Reading and Watching
I had a good month of reading and watching:
Medieval Horizons, Ian Mortimer is a good tour of how life changed in the Middle Ages, a period in which Mortimer claims our values and priorities were shaped. He attacks the idea of several public intellectuals and writers that a peasant from the ~distant past (1750 BC for Ian Morris, 1000 for Yuval Noah Harari) could be transported to shortly before the Industrial Revolution and find life mostly unchanged. Mortimor says that this is false, and the Middle Ages is where the bulk of the change happened.
Even our most respected public intellectuals believe that society’s development largely depended on technological innovation. My contention is not only that this view is misleading but also that it results in a cultural denigration of the Middle Ages as an unsophisticated ‘dark ages’ in the public imagination. […] What of the Twelfth-Century Renaissance? What of the Italian Renaissance? What of the great cathedrals? If you think ‘medieval’ is synonymous with backwardness, then you are exposing your own ignorance – for this was the age that gave us universities, Parliament and some of the finest architecture to be found in Europe.
On the Edge: The Art of Risking Everything, Nate Silver. Gambling, crypto, risk, AI. I feel adjacent to this online space. Interesting to take a tour through it.
I have made a commitment to read more fiction this year. I started with Things Fall Apart, and No Longer at Ease by Chinua Achebe giving insights into colonialism, development and the loss of society and culture. I followed up with Green Lessons by Han Kang.
I watched Lee (2023). I thought the film needed a better pace, but it still made me pick up and start reading the books that Harriet has on Lee Miller. At some point I want to post book or photo reviews on my /photography page.
I had an afternoon with Sam Enright’s Progress Reading Group discussing The Merchant of Venice and Shakespeare in education with Henry Oliver, author of The Common Reader newsletter and Second Act: What Late Bloomers Can Tell You About Success and Reinventing Your Life. In preparation I watched Abagail Graham’s production available on the Globe Player.
Some articles I highlighted:
-
Fun is underrated. The best and most creative work comes from a root of joy and excitement. You can feel this in your body.
Do things fast. Things don’t actually take much time (as measured by a stopwatch); resistance/procrastination does. “Slow is fake”. If no urgency exists, impose some.

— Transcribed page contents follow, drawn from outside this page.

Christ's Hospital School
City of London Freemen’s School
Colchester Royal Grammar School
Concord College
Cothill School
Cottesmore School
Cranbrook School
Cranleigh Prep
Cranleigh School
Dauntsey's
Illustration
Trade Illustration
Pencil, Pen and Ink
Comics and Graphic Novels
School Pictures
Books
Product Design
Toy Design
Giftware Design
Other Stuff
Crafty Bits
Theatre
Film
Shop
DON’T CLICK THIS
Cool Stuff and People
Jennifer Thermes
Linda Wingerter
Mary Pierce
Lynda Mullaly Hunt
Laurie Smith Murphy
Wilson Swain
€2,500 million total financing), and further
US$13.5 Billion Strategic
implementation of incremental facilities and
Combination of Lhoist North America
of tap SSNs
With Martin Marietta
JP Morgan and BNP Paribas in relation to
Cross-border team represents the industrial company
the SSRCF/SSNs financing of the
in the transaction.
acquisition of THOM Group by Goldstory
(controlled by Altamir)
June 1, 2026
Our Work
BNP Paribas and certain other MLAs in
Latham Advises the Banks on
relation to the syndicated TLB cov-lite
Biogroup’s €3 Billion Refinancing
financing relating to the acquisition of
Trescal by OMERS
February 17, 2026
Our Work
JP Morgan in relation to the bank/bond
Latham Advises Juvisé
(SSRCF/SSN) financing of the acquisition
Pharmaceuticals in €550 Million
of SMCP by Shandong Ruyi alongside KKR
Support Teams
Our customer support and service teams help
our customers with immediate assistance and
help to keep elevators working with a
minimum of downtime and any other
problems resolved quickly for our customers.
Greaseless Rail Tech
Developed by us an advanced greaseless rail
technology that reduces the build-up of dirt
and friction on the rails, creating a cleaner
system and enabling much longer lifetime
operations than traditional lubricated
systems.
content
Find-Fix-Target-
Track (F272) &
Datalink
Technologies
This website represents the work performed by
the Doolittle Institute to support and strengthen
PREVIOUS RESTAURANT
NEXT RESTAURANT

Figure out what your primary focus is and make progress on that every day, first thing in the morning, no exceptions. Days with 0 output are the killers. (Tyler Cowen)
There’s a lot of alpha in being willing to do “menial” work (take notes, send out agendas, order pizza, manually inspect raw data, whatever). Beware over-delegation and being too far from the details.
-
How to have a career even when OpenAI’s o3 drops, Pradyumna Prasad
What lessons can one draw from this? I argue that the main lesson is that if your job is legible enough that people can make a dataset clearly pointing out what is right and what is wrong, you are at the highest risk for an AI model being “superhuman” at your job. It is even more risky if it is possible to articulate your thought process in a way that is verifiable.